Step 4: Run your DAG

  1. Open your Astro project, then run astro dev start to run Airflow locally.

  2. Open the Airflow UI at localhost:8080, then run the query_series_vectors DAG by clicking the play button. Provide your input to the Airflow param for series_mood.

    A screenshot of the Trigger DAG view in the Airflow UI showing the mood A series about Astronauts being provided to the series_mood param.

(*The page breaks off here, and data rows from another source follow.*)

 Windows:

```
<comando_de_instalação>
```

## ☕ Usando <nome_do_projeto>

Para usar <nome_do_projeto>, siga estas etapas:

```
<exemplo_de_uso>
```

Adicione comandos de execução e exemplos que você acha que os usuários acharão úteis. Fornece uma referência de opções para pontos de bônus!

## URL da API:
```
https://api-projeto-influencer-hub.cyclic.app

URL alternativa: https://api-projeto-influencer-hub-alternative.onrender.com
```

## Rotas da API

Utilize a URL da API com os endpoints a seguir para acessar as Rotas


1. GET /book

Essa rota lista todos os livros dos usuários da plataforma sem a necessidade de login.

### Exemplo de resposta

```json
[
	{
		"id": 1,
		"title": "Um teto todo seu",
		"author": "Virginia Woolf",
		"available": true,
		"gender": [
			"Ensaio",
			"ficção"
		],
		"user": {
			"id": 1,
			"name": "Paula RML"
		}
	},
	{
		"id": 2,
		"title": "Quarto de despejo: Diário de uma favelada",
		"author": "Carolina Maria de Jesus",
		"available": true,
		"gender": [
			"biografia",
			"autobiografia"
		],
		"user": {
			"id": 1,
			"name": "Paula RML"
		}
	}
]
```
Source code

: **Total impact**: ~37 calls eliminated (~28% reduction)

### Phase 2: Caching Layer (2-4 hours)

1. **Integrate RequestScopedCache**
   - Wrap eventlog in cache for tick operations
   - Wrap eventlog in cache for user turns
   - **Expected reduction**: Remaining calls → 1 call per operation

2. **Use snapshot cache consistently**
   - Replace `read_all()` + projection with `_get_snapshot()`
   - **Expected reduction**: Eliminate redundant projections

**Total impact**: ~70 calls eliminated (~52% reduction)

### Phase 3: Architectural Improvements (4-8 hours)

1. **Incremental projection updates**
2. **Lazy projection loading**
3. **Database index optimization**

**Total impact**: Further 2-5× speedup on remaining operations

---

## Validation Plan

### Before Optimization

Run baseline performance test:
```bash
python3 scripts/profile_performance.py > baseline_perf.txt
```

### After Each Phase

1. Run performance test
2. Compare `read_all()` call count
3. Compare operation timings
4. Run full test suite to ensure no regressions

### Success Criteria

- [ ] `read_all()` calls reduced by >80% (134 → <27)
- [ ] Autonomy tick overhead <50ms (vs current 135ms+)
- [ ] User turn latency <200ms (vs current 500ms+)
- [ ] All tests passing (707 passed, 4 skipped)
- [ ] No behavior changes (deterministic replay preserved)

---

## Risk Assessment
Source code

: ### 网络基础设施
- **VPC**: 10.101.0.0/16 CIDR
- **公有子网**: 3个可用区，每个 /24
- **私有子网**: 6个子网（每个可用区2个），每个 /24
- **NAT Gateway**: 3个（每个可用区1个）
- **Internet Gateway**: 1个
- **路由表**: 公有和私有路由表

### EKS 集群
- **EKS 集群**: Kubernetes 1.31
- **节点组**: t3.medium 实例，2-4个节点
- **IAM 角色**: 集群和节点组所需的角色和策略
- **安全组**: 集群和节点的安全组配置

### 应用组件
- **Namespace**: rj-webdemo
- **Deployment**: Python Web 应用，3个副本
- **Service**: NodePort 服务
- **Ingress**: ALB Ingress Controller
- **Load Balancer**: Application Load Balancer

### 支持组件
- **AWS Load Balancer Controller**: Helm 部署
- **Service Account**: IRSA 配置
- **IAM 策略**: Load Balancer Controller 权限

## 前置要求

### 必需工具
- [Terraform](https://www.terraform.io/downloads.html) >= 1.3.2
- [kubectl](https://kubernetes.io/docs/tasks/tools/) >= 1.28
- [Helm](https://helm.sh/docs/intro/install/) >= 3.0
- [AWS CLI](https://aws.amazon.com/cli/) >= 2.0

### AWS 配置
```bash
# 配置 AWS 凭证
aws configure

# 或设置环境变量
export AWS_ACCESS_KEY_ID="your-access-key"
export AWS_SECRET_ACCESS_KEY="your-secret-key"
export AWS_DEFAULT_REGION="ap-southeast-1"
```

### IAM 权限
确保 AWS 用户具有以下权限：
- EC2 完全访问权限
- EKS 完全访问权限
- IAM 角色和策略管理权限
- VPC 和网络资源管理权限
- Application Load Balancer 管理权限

  3. View your series suggestion in the task logs of the query_pinecone task:

    [2023-11-20, 14:03:48 UTC] {logging_mixin.py:154} INFO - You should watch: For All Mankind
    [2023-11-20, 14:03:48 UTC] {logging_mixin.py:154} INFO - Description: The series dramatizes an alternate history depicting "what would have happened if the global space race had never ended" after the Soviet Union succeeds in the first crewed Moon landing ahead of the United States.

Tip

When watching For All Mankind, make sure to have a tab with Wikipedia open to compare the alternate timeline with ours and remember, flying spacecraft isn’t like driving a car. It doesn’t just go where you point it.

Conclusion

Congrats! You’ve successfully integrated Airflow and Pinecone! You can now use this tutorial as a starting point to build you own AI applications with Airflow and Pinecone.